Love Bite

1I’m a big fan of delayed gratification. Like when rewards elude me, or when my schedule keeps pizza, television and the girlfriend just out of arm’s reach (pizza and Arianna hate me right now; television never loved me). My brain grows radioactive with desire. The anticipation of release cranks exponentially tighter. Then, suddenly–

–I’m finally, actually reading a graphic novel I bought a month ago. And let me join the chorus in screaming that Chew, an Image title by writer John Layman and artist Rob Guillory, is orgasmically original. It stars Tony Chu, a man who “gets psychic impressions from whatever he eats,” as a detective with the FDA’s Special Crimes Division.

Yeah, I said it. The Food & Drug Administration deals with crimes that regular police can’t–because in Chew, chicken is illegal. Now, before delving into this narratively, I’d like to boldly proclaim that this is the kind of conceit a comedy writer might trade his liver to have thought up. On top of that, I had a Homer Simpson moment, on my knees, in my pajamas, howling, “Why do you mock me, O Lord?” regarding my delay in reading it.

2But, about those psychic impressions. When Tony bites an apple, he can (strongly) taste where it grew, when it was harvested, and any pesticides used. He can also bite a burger and (literally) see the cow’s skull get hammered. The only food item neutral to him, that he can enjoy, are beets (pick a Dwight Schrute joke, any joke).

And, about that chicken prohibition. It’s the result of the government’s war on bird flu, unless you believe Tony’s celebrity chef brother, who ranted live on air while forced to cook with the bland substitute Poultfree: “No disrespect to the people who died, but this was never about birds. The government has an agenda, and this bird flu hoax is at the heart of it.”
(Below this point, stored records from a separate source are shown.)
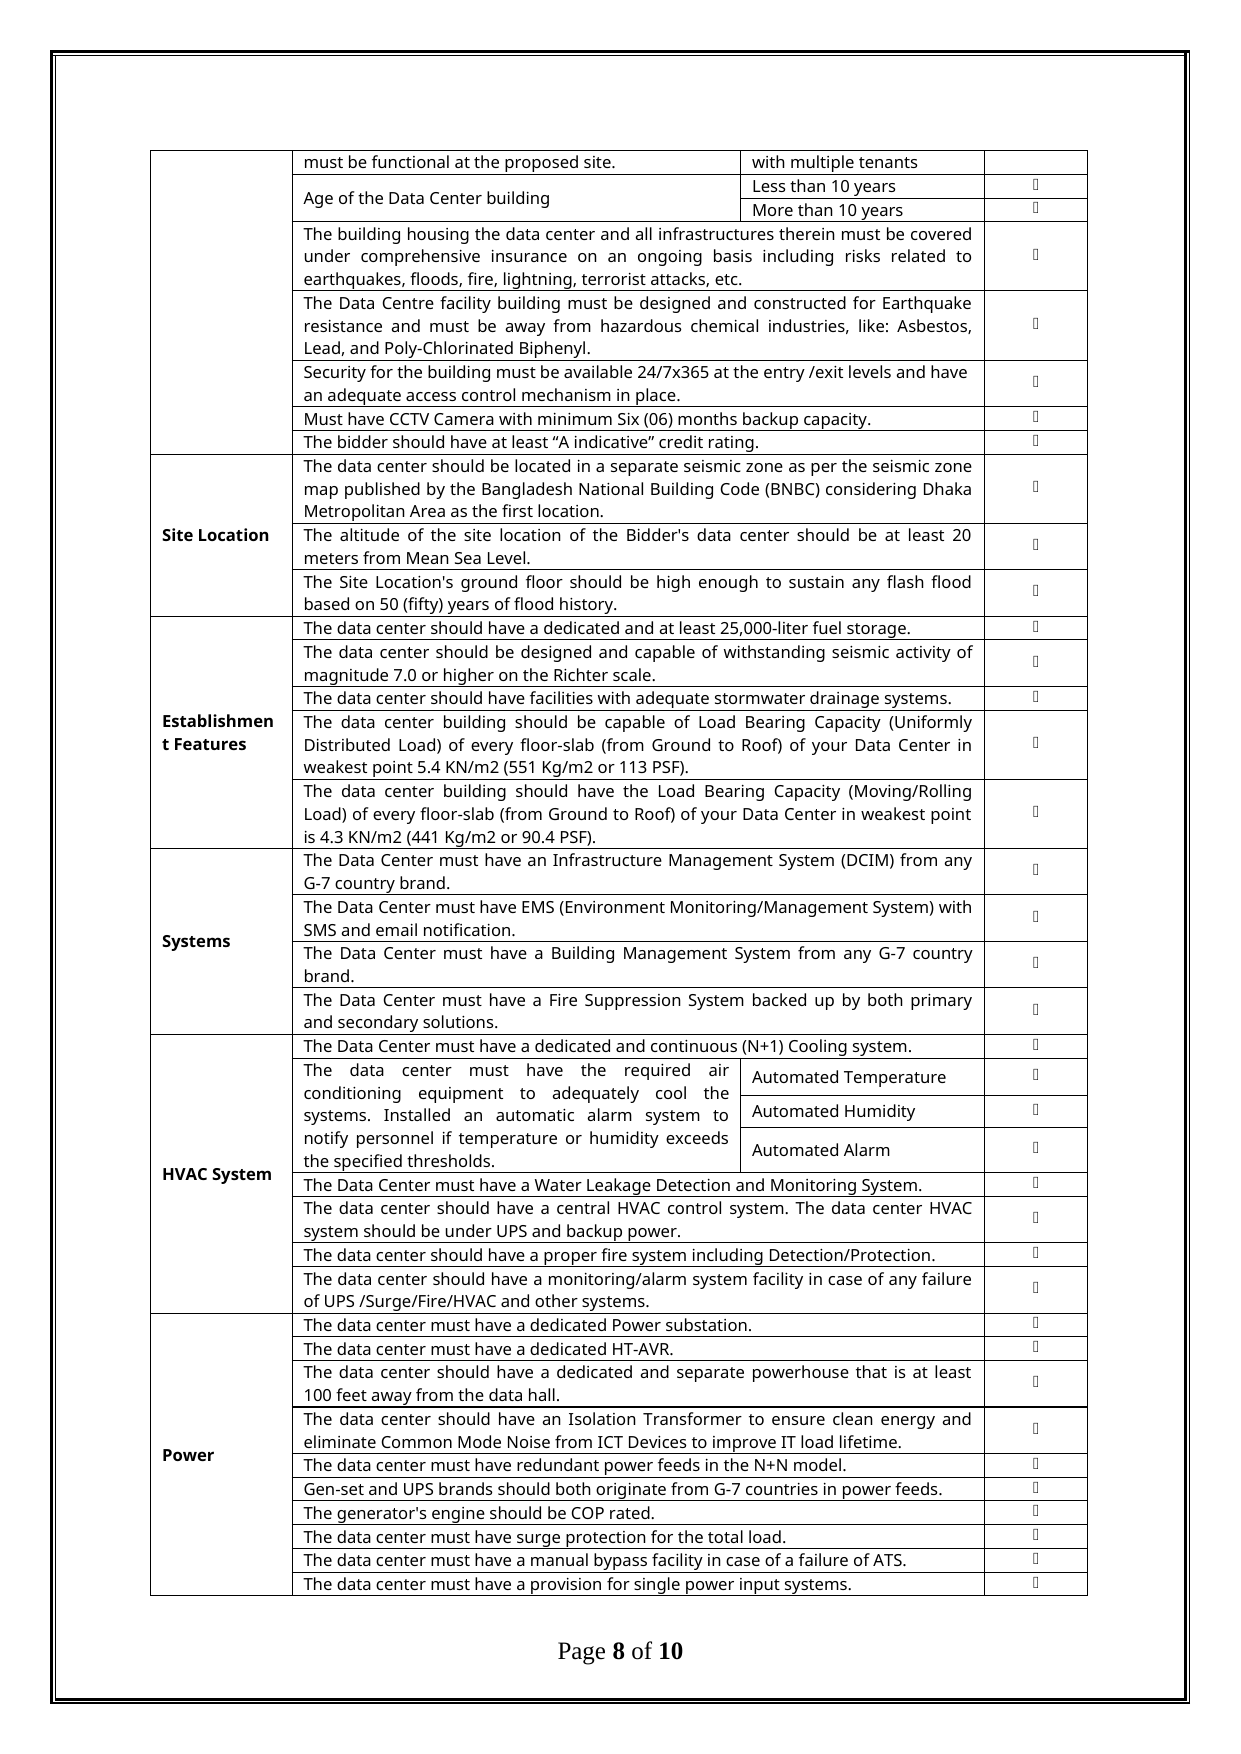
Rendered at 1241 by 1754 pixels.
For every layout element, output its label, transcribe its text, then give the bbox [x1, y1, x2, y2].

table_cell Automated Temperature [741, 1059, 984, 1095]
table_cell The data center should be designed and capable of withstanding seismic activity of magnitude 7.0 or higher on the Richter scale. [293, 640, 984, 686]
table_cell The data center building should have the Load Bearing Capacity (Moving/Rolling Load) of every floor‐slab (from Ground to Roof) of your Data Center in weakest point is 4.3 KN/m2 (441 Kg/m2 or 90.4 PSF). [293, 780, 984, 848]
table_cell [985, 1337, 1087, 1360]
table_cell The Data Centre facility building must be designed and constructed for Earthquake resistance and must be away from hazardous chemical industries, like: Asbestos, Lead, and Poly‐Chlorinated Biphenyl. [293, 291, 984, 359]
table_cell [741, 151, 984, 174]
table_cell [985, 1243, 1087, 1266]
table_cell [985, 291, 1087, 359]
table_cell [985, 1096, 1087, 1127]
table_cell The data center must have the required air conditioning equipment to adequately cool the systems. Installed an automatic alarm system to notify personnel if temperature or humidity exceeds the specified thresholds. [293, 1059, 740, 1172]
table_cell The data center should be located in a separate seismic zone as per the seismic zone map published by the Bangladesh National Building Code (BNBC) considering Dhaka Metropolitan Area as the first location. [293, 455, 984, 523]
table_cell HVAC System [151, 1035, 292, 1312]
table_cell Security for the building must be available 24/7x365 at the entry /exit levels and have an adequate access control mechanism in place. [293, 361, 984, 406]
table_cell The data center must have redundant power feeds in the N+N model. [293, 1454, 984, 1477]
table_cell [985, 640, 1087, 686]
table_cell [985, 1478, 1087, 1500]
table_cell The Data Center must have a dedicated and continuous (N+1) Cooling system. [293, 1035, 984, 1057]
table_cell [985, 1059, 1087, 1095]
table_cell The data center should have facilities with adequate stormwater drainage systems. [293, 687, 984, 709]
table_cell The data center must have a manual bypass facility in case of a failure of ATS. [293, 1549, 984, 1572]
table_cell [985, 175, 1087, 197]
table_cell The data center should have a dedicated and separate powerhouse that is at least 100 feet away from the data hall. [293, 1361, 984, 1406]
table_cell The data center must have surge protection for the total load. [293, 1525, 984, 1548]
table_cell Automated Humidity [741, 1096, 984, 1127]
table_cell [985, 617, 1087, 639]
table_cell [985, 849, 1087, 894]
table_cell Age of the Data Center building [293, 175, 740, 221]
table_cell Site Location [151, 455, 292, 616]
table_cell [985, 1314, 1087, 1336]
table_cell [985, 570, 1087, 616]
table_cell The data center should have a monitoring/alarm system facility in case of any failure of UPS /Surge/Fire/HVAC and other systems. [293, 1267, 984, 1312]
table_cell The data center must have a provision for single power input systems. [293, 1573, 984, 1595]
table_cell The Data Center must have a Building Management System from any G-7 country brand. [293, 942, 984, 987]
table_cell More than 10 years [741, 199, 984, 221]
table_cell The generator's engine should be COP rated. [293, 1501, 984, 1524]
table_cell Automated Alarm [741, 1128, 984, 1172]
table_cell [985, 222, 1087, 290]
table_cell The bidder should have at least “A indicative” credit rating. [293, 431, 984, 453]
table_cell [985, 1035, 1087, 1057]
table_cell [985, 524, 1087, 569]
table_cell [985, 1128, 1087, 1172]
table_cell The data center should have an Isolation Transformer to ensure clean energy and eliminate Common Mode Noise from ICT Devices to improve IT load lifetime. [293, 1408, 984, 1453]
table_cell [985, 780, 1087, 848]
table_cell The data center should have a central HVAC control system. The data center HVAC system should be under UPS and backup power. [293, 1197, 984, 1242]
table_cell [985, 1573, 1087, 1595]
table_cell The data center building should be capable of Load Bearing Capacity (Uniformly Distributed Load) of every floor‐slab (from Ground to Roof) of your Data Center in weakest point 5.4 KN/m2 (551 Kg/m2 or 113 PSF). [293, 711, 984, 779]
table_cell [985, 687, 1087, 709]
table_cell Establishment Features [151, 617, 292, 848]
table_cell [985, 1197, 1087, 1242]
table_cell Power [151, 1314, 292, 1595]
table_cell The Data Center must have a Fire Suppression System backed up by both primary and secondary solutions. [293, 988, 984, 1034]
table_cell The data center should have a dedicated and at least 25,000-liter fuel storage. [293, 617, 984, 639]
table_cell [985, 895, 1087, 941]
table_cell [985, 151, 1087, 174]
table_cell [985, 1408, 1087, 1453]
table_cell [985, 407, 1087, 430]
table_cell The Data Center must have a Water Leakage Detection and Monitoring System. [293, 1173, 984, 1196]
table_cell [985, 1173, 1087, 1196]
table_cell Must have CCTV Camera with minimum Six (06) months backup capacity. [293, 407, 984, 430]
table_cell [985, 942, 1087, 987]
table_cell The Data Center must have EMS (Environment Monitoring/Management System) with SMS and email notification. [293, 895, 984, 941]
table_cell The Site Location's ground floor should be high enough to sustain any flash flood based on 50 (fifty) years of flood history. [293, 570, 984, 616]
table_cell The altitude of the site location of the Bidder's data center should be at least 20 meters from Mean Sea Level. [293, 524, 984, 569]
table_cell [985, 1361, 1087, 1406]
table_cell [985, 199, 1087, 221]
table_cell [985, 1454, 1087, 1477]
table_cell The data center must have a dedicated Power substation. [293, 1314, 984, 1336]
table_cell The data center must have a dedicated HT-AVR. [293, 1337, 984, 1360]
table_cell The Data Center must have an Infrastructure Management System (DCIM) from any G-7 country brand. [293, 849, 984, 894]
table_cell [985, 431, 1087, 453]
table_cell Gen-set and UPS brands should both originate from G-7 countries in power feeds. [293, 1478, 984, 1500]
table_cell [985, 455, 1087, 523]
table_cell Less than 10 years [741, 175, 984, 197]
table_cell [985, 1525, 1087, 1548]
table_cell The data center should have a proper fire system including Detection/Protection. [293, 1243, 984, 1266]
table_cell [985, 1549, 1087, 1572]
table_cell The building housing the data center and all infrastructures therein must be covered under comprehensive insurance on an ongoing basis including risks related to earthquakes, floods, fire, lightning, terrorist attacks, etc. [293, 222, 984, 290]
table_cell [985, 711, 1087, 779]
table_cell [985, 1267, 1087, 1312]
table_cell [985, 988, 1087, 1034]
table_cell [985, 361, 1087, 406]
table_cell [985, 1501, 1087, 1524]
table_cell Systems [151, 849, 292, 1034]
4This is political satire at its absolute finest. Tony and his partner John Colby sit on a stakeout, watching people leave an abandoned upholstery studio in the dead of night. They let one scrawny, nervous guy sneak past with “a breast and a couple of wings” because he “probably blew his entire paycheck on it.” They also see someone who “must be carrying twenty-five pounds or more. Uncooked.” The presence of African American poultry kingpin D-Bear (drawn with pimpin’ glee by Guillory) superbly heightens both the humor and commentary.

3Then there’s some cop-show mayhem, following the scene in which Tony sips his illegal chicken soup and tastes the blood of a serial killer. His partner Colby takes a meat cleaver to the skull, and Tony ends up biting the face of his downed perp in lieu of an interrogation.

Naturally, the commentary becomes much spicier. Tony investigates a McBeefy’s restaurant, where the highway sign, missing an n, says, “Come Di e With Us.” Here, he encounters some uncooperative zit-boys behind the counter, but also the woman of his dreams, Mercury-Sun food critic Amelia Mintz. Where Tony is cibopathic, she’s a saboscrivner, meaning: “She can write about food so accurately, so vividly and with such precision, people get the actual sensation of taste when reading [her reviews].”

5With a bouncy charm to match his artist, Layman sets up the pair by having Amelia write a slew of negative reviews. All over town, citizens reading her throw up, then wait angrily in the Mercury-Sun‘s lobby for face-time. Tony’s assigned to investigate, and there meets a sketchy little man who wants Amelia to taste something that glows from within a box. The guy–a short Steve Buscemi with nut brown skin–thinks it’s a fruit. Yum.

There’s more to Chew: Taster’s Choice, but who knows when my masochistic self will dig back in. It’s almost 2PM and that pizza isn’t going to eat itself.